What Happens to 3G Business Equipment After Collection
Connected business devices contain valuable recovered materials alongside the hazardous components that make correct disposal legally mandatory. A fleet telematics unit contains copper wiring, aluminium casing, a printed circuit board with gold, silver and palladium contacts, and a lithium battery. A building management controller may contain specialist power electronics, large capacitors and in older units, hazardous substances from the lead solder era.
At our Huddersfield facility - recognised by the Environment Agency as benchmark best practice - equipment is dismantled and materials are separated for recovery. Metals go back into manufacturing supply chains. Batteries are processed through our ABTO-accredited treatment routes. Hazardous components are handled under licensed hazardous waste procedures.
The materials recovered from well-processed business electronics are not trivial. A consignment of 200 fleet telematics units contains several kilograms of copper, significant quantities of aluminium and steel, and recoverable precious metals from the circuit board population. This material has real value when processed correctly - and loses all of it when sent to landfill or shredded through a non-specialist route.

If You Are a Telecoms Contractor or Device Supplier
Many businesses are not replacing their 3G devices themselves. They are using telecoms contractors, managed service providers and device suppliers to carry out the hardware swap. If you are managing a device refresh programme on behalf of a customer, the WEEE obligations for the collected devices need to be clarified in the contract before work begins.
The most common failure point in WEEE compliance during contractor-led device upgrades is the assumption that the contractor is handling disposal. They may be. They may not be.
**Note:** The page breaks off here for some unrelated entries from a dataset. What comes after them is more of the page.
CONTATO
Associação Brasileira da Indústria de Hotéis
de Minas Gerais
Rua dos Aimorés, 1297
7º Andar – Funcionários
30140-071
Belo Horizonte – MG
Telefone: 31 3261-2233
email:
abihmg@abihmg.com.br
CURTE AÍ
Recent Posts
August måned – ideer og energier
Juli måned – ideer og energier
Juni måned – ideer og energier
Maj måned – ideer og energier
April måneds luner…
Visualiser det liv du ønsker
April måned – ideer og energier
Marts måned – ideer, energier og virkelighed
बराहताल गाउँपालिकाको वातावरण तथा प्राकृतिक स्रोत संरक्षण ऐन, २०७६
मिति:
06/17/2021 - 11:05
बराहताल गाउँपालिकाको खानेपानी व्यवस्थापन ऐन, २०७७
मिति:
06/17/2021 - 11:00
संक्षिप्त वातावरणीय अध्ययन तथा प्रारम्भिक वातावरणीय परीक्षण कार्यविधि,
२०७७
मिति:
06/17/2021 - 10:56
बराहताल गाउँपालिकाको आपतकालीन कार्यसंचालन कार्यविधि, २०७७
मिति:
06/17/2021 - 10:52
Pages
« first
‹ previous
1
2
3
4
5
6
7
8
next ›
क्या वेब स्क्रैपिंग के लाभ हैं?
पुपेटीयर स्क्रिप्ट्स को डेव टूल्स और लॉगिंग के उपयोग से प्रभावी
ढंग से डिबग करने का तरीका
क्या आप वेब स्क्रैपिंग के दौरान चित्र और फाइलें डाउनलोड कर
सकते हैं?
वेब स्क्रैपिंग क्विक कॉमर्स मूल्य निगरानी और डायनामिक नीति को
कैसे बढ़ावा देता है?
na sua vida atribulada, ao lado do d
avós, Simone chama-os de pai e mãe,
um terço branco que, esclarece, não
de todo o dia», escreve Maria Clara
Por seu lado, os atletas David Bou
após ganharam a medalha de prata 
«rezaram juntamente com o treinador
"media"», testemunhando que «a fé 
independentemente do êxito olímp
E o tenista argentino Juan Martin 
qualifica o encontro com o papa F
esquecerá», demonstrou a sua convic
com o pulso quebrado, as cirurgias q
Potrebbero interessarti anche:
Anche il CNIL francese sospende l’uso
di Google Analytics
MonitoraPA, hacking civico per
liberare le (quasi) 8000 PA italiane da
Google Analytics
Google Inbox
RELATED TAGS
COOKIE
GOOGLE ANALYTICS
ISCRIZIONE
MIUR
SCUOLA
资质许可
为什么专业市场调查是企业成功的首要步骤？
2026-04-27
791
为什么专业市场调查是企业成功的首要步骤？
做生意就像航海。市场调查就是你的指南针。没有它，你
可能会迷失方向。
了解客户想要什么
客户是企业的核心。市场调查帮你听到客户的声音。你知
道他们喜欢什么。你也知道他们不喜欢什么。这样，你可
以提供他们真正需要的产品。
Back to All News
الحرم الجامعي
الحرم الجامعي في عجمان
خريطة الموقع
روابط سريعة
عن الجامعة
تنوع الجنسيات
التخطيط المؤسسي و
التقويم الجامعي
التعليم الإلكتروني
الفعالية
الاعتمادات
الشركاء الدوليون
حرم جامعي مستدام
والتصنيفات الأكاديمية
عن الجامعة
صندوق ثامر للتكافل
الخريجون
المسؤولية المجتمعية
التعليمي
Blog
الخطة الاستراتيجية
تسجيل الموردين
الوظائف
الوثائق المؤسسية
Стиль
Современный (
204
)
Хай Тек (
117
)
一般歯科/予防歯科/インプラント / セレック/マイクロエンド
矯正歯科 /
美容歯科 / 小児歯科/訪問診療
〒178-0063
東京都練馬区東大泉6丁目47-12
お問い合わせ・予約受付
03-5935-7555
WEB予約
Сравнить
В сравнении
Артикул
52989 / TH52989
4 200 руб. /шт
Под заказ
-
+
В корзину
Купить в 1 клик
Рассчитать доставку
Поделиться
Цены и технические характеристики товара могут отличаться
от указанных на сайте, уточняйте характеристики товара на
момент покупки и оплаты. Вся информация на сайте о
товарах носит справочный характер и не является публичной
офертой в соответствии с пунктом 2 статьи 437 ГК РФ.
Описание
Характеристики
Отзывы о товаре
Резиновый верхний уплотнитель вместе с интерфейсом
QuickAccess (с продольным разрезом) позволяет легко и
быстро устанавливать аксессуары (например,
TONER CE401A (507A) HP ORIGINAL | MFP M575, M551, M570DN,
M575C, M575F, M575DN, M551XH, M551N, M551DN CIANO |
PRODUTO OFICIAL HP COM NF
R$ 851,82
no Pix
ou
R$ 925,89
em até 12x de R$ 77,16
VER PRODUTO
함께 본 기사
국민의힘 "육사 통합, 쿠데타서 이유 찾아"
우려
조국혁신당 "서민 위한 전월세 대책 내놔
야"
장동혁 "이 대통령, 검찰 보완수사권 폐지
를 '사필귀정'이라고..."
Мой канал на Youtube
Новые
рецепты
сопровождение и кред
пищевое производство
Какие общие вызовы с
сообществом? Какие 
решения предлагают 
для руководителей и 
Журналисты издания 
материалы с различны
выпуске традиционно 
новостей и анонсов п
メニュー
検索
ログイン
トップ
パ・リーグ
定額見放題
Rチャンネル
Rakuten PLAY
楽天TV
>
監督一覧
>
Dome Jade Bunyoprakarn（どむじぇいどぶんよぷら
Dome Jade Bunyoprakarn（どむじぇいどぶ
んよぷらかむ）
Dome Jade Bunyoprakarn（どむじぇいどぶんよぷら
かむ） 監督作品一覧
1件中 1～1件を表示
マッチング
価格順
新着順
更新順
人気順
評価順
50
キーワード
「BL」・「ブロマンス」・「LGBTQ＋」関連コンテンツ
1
Without written confirmation and documented waste transfer notes, your customer's Duty of Care is not discharged - and neither is yours.
We work with telecoms contractors, IT asset disposal businesses and managed service providers on structured recycling programmes covering device refreshes of any scale. We provide the documentation infrastructure to keep both the contractor and the end customer compliant through every stage of the programme.
The Practical Next Step
If your business has replaced 3G devices in the past 12 months and cannot immediately produce a Waste Transfer Note and WEEE Evidence Note for each item, that is a compliance gap. It is worth addressing before an Environment Agency audit surfaces it.
If you have 3G devices still waiting for replacement or disposal - sitting in a server room, a vehicle depot or a facilities management storeroom - arrange a collection before the equipment accumulates further.
And if you have not yet audited your 2G device estate, now is the time. The 2G switch-off timeline is longer than 3G, but the volumes involved are significantly larger.
Get a quote for your WEEE collection or speak to our team about a device refresh programme for your business.
The 3G switch-off is generating a wave of business WEEE that has received almost no attention compared to the consumer phone story. Fleet telematics, building management systems, lone worker devices, industrial monitors and security panels are all being replaced right now - and every item requires compliant disposal under the WEEE Regulations 2013.
Waste Experts collects all 15 WEEE categories nationwide, with full Duty of Care documentation and WEEE Evidence Notes on every collection. For telecoms contractors and managed service providers handling device refreshes, we provide structured programmes with the documentation infrastructure to keep every party compliant.